Newton’s cannonball thought experiment is relatively easy to wrap your head around. Funnily enough, this is also exactly how satellites work. In order to get something to orbit the earth or any other planet, it just needs enough sideways speed to ensure that it will miss the earth.

This is exactly how the earth misses the sun, because it has enough sideways speed to accomplish a closed trajectory. In Newton’s thought experiment, this is exactly what he is saying would happen to the cannonball: it would reach the perfect speed to orbit the earth. And in doing so, the cannonball is falling towards earth perpetually.

This concept of falling into something with larger mass is not exclusive to outer space or our solar system’s giants. In fact, every object in the universe is falling constantly.

Think about how we are stuck to the earth’s surface when we walk. That is because life evolved to fit the level of gravity that the earth produced. As humans, we are accustomed to this gravity, in fact, we were built for it. So, when you jump on the spot, you always land back to earth because you are falling towards it.

Just like the earth is constantly falling towards the sun, you are constantly falling towards the earth whenever you are not in contact with it. If you zoom out even further, the sun in our solar system is also constantly falling towards the center of the galaxy in exactly the same way. Everything falls into something bigger than itself. This is basic gravity.

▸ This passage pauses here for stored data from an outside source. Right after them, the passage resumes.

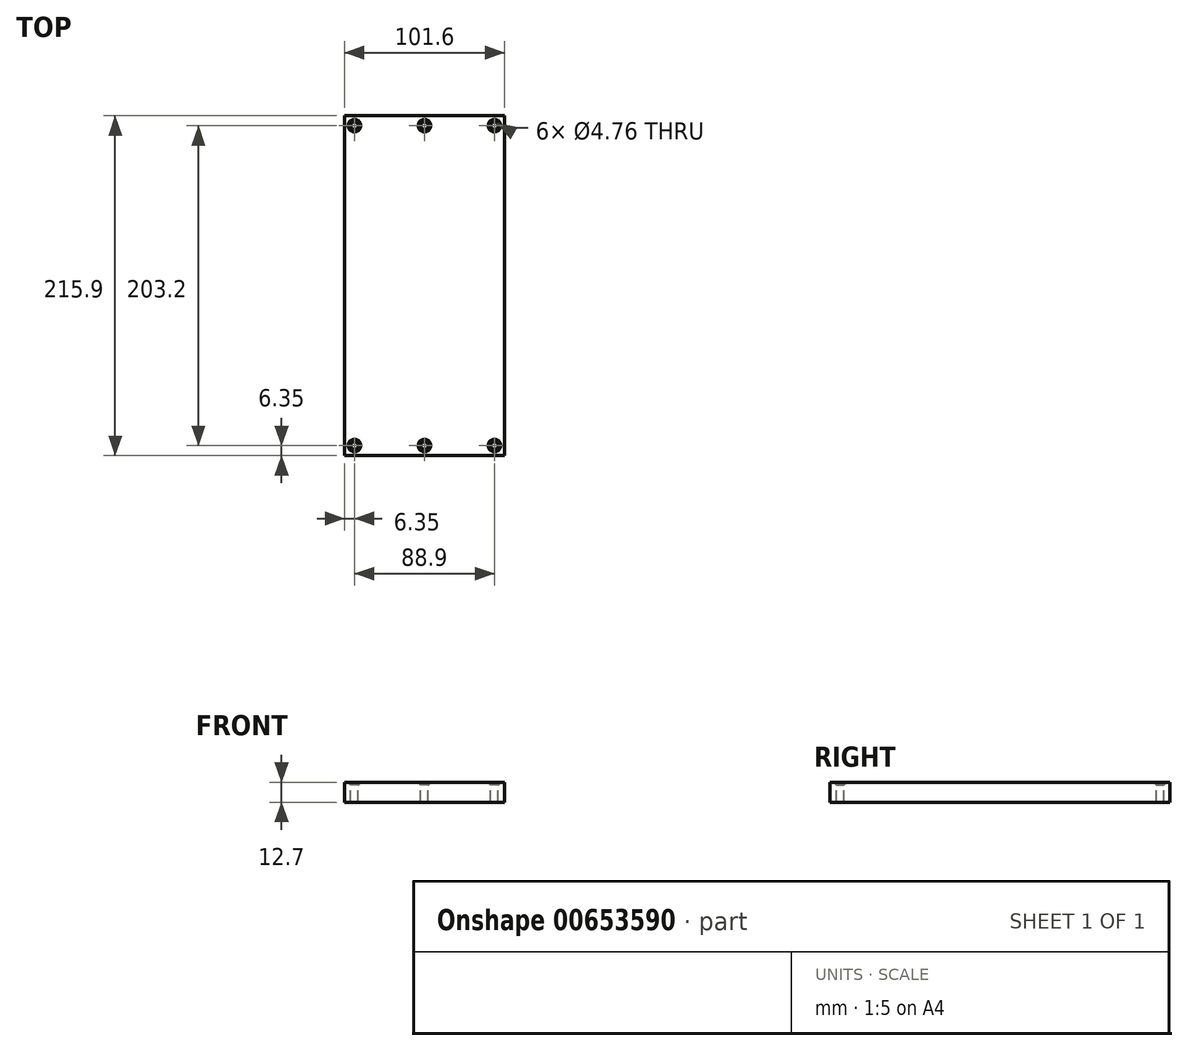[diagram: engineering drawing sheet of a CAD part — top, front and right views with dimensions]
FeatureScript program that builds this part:
annotation { "Feature Type Name" : "Feature", "Feature Type Description" : "" }
export const myFeature = defineFeature(function(context is Context, id is Id, definition is map)
    precondition{}
    {
        {
            var Q0;
            Q0=qCreatedBy(makeId("Top.planeOp"),FACE);
            var sketch = newSketch(context, id + "F0", { "sketchPlane" : qUnion([Q0])});
            skLineSegment(sketch, "E0.bottom", {"start": v(50.8, 107.95) * mm, "end": v(-50.8, 107.95) * mm});
            skLineSegment(sketch, "E0.top", {"start": v(50.8, -107.95) * mm, "end": v(-50.8, -107.95) * mm});
            skLineSegment(sketch, "E0.left", {"start": v(50.8, 107.95) * mm, "end": v(50.8, -107.95) * mm});
            skLineSegment(sketch, "E0.right", {"start": v(-50.8, 107.95) * mm, "end": v(-50.8, -107.95) * mm});
            skPoint(sketch, "E0.middle", {"position": v(0, 0) * mm});
            skSolve(sketch);
        }
        {
            var Q0;
            Q0=makeQuery(id+"F0.imprint","IMPRINT",FACE,{"disambiguationData":[TD([[makeQuery(id+"F0.imprint","IMPRINT",EDGE,{"derivedFrom":sQuery(id+"F0.wireOp",EDGE,"E0.bottom")}),1.0]])]});
            extrude(context, id + "F1", {"entities" : qUnion([Q0]), "depth" : 12.7 * mm, "offsetDistance" : 25.4 * mm});
        }
        {
            var Q0;
            Q0=makeQuery(id+"F1.opExtrude","CAP_FACE",FACE,{"disambiguationData":[OSD([sQuery(id+"F0.wireOp",EDGE,"E0.bottom"),sQuery(id+"F0.wireOp",EDGE,"E0.top"),sQuery(id+"F0.wireOp",EDGE,"E0.left"),sQuery(id+"F0.wireOp",EDGE,"E0.right")])],"isStart":false});
            var sketch = newSketch(context, id + "F2", { "sketchPlane" : qUnion([Q0])});
            skLineSegment(sketch, "E1.0", {"start": v(-44.45, -101.6) * mm, "end": v(44.45, -101.6) * mm});
            skLineSegment(sketch, "E1.1", {"start": v(-44.45, 101.6) * mm, "end": v(-44.45, -101.6) * mm});
            skLineSegment(sketch, "E1.2", {"start": v(44.45, 101.6) * mm, "end": v(-44.45, 101.6) * mm});
            skLineSegment(sketch, "E1.3", {"start": v(44.45, -101.6) * mm, "end": v(44.45, 101.6) * mm});
            skLineSegment(sketch, "E2", {"start": v(-44.45, -88.9) * mm, "end": v(44.45, -88.9) * mm});
            skLineSegment(sketch, "E3", {"start": v(44.45, 88.9) * mm, "end": v(-44.45, 88.9) * mm});
            skLineSegment(sketch, "E4", {"start": v(76.94, 0) * mm, "end": v(-80.05, 0) * mm, "construction": true});
            skPoint(sketch, "E5", {"position": v(0, 101.6) * mm});
            skPoint(sketch, "E6", {"position": v(14.82, 88.9) * mm});
            skPoint(sketch, "E7", {"position": v(-14.82, 88.9) * mm});
            skPoint(sketch, "E8", {"position": v(0, -101.6) * mm});
            skPoint(sketch, "E9", {"position": v(14.82, -88.9) * mm});
            skPoint(sketch, "E10", {"position": v(-14.82, -88.9) * mm});
            skLineSegment(sketch, "E11", {"start": v(-44.45, 88.9) * mm, "end": v(-14.82, 88.9) * mm, "construction": true});
            skLineSegment(sketch, "E12", {"start": v(-14.82, 88.9) * mm, "end": v(14.82, 88.9) * mm, "construction": true});
            skLineSegment(sketch, "E13", {"start": v(14.82, 88.9) * mm, "end": v(44.45, 88.9) * mm, "construction": true});
            skSolve(sketch);
        }
        {
            var Q0;
            Q0=sQuery(id+"F2.wireOp",VERTEX,"E5");
            var Q1;
            Q1=sQuery(id+"F2.wireOp",VERTEX,"E1.2.start");
            var Q2;
            Q2=sQuery(id+"F2.wireOp",VERTEX,"E1.2.end");
            var Q3;
            Q3=sQuery(id+"F2.wireOp",VERTEX,"E8");
            var Q4;
            Q4=sQuery(id+"F2.wireOp",VERTEX,"E1.3.start");
            var Q5;
            Q5=sQuery(id+"F2.wireOp",VERTEX,"E1.1.end");
            var Q6;
            Q6=makeQuery(id+"F1.opExtrude","SWEPT_BODY",BODY,{"disambiguationData":[OSD([sQuery(id+"F0.wireOp",EDGE,"E0.bottom"),sQuery(id+"F0.wireOp",EDGE,"E0.top"),sQuery(id+"F0.wireOp",EDGE,"E0.left"),sQuery(id+"F0.wireOp",EDGE,"E0.right")])]});
            hole(context, id + "F3", {"style" : HoleStyle.C_SINK, "endStyle" : HoleEndStyle.THROUGH, "holeDiameter" : 4.76 * mm, "cSinkDiameter" : 7.94 * mm, "cSinkAngle" : 85 * degree, "majorDiameter" : 6.35 * mm, "isTappedThrough" : true, "tappedDepth" : 12.7 * mm, "tapClearance" : 3, "locations" : qUnion([Q0, Q1, Q2, Q3, Q4, Q5]), "scope" : qUnion([Q6])});
        }
    });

But why do we not feel this falling motion? The answer is that we do experience this falling motion, but we just do not notice it easily. The distance between things in space also makes a difference in these scenarios. Since humans on earth are so far away from the sun, our falling motion around the sun can also feel like a straight line.

The reason that we cannot feel this movement around the sun is because you actually cannot feel constant speed along a straight line. Even though the earth’s orbit around the sun is not a straight line, our distance from the sun makes it feel that way. Again, if we zoom out further, the solar system that we are part of is falling towards the center of the galaxy.

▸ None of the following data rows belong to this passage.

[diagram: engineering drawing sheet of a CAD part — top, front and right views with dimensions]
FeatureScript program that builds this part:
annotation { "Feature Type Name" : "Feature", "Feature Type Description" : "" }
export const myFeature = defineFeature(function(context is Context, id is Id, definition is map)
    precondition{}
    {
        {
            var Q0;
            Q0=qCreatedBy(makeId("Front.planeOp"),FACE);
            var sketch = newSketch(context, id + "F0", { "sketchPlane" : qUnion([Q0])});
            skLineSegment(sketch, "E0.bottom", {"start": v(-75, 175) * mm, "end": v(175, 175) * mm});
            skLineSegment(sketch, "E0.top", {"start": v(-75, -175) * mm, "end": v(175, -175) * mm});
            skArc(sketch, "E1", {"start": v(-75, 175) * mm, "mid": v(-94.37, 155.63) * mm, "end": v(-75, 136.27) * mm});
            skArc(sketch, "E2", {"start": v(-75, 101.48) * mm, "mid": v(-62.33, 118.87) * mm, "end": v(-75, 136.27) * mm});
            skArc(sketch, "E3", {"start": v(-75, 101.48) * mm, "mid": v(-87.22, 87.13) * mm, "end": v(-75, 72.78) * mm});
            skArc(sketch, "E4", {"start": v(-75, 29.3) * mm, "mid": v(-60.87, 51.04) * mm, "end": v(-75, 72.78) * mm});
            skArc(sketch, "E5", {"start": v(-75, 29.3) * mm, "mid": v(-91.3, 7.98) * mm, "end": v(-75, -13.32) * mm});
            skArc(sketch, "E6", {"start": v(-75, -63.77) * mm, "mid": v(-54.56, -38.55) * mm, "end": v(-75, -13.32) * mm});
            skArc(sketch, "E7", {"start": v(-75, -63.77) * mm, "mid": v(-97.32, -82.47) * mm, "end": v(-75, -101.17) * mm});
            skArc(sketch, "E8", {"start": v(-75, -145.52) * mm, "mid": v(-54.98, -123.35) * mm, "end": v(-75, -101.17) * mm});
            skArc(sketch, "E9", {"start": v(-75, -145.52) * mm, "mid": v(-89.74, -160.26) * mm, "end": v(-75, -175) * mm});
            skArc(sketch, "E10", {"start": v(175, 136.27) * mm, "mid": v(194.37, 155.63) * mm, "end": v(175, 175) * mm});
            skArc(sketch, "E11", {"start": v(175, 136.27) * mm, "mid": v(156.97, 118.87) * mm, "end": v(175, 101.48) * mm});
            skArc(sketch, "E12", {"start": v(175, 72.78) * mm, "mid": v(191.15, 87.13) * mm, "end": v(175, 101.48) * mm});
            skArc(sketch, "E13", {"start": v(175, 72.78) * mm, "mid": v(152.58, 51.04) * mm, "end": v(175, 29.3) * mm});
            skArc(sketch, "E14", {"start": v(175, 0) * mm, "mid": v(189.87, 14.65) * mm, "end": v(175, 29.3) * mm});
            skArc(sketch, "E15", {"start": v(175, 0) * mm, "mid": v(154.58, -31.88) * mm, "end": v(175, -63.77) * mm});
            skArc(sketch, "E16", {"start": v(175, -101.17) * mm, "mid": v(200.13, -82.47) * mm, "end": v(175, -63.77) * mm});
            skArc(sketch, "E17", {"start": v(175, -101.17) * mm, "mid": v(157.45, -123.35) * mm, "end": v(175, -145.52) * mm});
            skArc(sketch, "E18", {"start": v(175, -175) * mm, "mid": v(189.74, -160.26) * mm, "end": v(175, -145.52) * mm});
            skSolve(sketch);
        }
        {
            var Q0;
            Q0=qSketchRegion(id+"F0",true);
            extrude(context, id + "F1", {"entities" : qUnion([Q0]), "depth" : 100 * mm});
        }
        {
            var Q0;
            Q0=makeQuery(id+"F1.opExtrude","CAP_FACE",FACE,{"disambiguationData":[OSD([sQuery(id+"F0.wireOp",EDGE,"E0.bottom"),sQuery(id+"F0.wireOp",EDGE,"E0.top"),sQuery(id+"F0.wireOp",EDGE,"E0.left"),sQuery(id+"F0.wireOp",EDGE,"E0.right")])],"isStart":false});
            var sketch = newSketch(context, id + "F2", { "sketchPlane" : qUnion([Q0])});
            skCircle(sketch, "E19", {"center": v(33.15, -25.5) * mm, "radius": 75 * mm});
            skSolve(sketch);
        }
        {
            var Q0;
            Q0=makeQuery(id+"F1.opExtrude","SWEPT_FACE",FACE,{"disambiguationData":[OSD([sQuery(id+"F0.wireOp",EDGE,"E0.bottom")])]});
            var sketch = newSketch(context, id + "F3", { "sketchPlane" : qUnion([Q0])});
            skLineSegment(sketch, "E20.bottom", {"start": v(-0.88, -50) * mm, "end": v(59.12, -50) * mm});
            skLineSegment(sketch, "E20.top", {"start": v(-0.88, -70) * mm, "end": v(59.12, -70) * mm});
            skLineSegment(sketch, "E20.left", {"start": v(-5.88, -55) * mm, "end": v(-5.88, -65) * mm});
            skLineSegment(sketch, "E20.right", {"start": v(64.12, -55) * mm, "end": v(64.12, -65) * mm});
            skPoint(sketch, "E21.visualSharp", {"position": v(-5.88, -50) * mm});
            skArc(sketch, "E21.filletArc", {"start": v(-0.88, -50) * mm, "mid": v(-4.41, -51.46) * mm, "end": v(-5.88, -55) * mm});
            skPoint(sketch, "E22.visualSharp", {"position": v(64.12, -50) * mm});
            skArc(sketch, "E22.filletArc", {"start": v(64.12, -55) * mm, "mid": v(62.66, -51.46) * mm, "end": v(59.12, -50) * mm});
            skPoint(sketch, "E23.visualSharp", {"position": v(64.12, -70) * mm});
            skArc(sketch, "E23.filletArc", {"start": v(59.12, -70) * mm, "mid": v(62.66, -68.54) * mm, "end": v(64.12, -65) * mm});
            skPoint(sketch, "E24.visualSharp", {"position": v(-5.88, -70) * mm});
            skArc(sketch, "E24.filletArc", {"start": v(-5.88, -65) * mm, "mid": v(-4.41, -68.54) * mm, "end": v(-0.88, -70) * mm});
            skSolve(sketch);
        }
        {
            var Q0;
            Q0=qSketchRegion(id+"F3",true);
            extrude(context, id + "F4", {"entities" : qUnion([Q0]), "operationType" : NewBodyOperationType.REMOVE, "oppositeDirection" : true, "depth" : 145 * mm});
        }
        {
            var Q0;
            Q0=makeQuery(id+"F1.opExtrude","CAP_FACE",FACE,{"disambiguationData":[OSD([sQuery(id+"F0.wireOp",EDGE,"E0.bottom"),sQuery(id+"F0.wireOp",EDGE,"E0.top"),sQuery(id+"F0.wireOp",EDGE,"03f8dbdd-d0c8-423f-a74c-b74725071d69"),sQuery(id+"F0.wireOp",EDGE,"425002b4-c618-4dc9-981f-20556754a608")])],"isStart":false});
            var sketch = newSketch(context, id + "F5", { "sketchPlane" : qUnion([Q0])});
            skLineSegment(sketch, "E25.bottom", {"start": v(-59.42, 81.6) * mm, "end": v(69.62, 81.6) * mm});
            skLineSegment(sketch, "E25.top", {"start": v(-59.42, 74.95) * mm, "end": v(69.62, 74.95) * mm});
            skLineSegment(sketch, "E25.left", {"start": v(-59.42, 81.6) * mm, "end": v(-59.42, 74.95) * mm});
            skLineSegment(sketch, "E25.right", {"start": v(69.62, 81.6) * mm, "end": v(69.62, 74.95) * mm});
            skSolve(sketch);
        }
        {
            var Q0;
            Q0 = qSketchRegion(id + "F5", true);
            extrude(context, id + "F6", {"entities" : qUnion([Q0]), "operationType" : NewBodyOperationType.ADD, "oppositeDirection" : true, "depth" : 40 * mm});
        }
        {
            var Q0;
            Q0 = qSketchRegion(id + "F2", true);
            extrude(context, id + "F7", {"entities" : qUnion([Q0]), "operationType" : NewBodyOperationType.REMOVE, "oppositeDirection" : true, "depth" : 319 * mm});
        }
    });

But this galactic center is so unattainably far away from us that the constant speed is close to a straight line on human scales. But we are in fact orbiting it on a curved trajectory. The only reason that we can’t feel this curve is because of the distance. This is the same reason we cannot feel the curved orbit around the sun as humans on earth.

So, if we bring back the original question: Why doesn’t the earth ever fall down? We can now answer this. The reality is that the earth is always falling. Thanks to the gravitational pull of the sun, a larger mass object than the earth, we are perpetually falling towards the sun.

This is what we have to thank for our seasons on earth, the light hours in the day, and the life that has evolved on the planet. But the reason that we don’t outright fall into the sun because the earth has its own sideways speed and movement that acts in a way with the sun’s gravity to produce a line of orbit.

The best way to explain this motion of the earth orbiting the sun is by using Newton’s cannonball thought experiment, in which the cannonball is fired from the highest point on earth and the speed of the cannonball determines whether it will strike the earth or whether it will fall into the earth’s orbit. Just like the satellites that orbit earth today.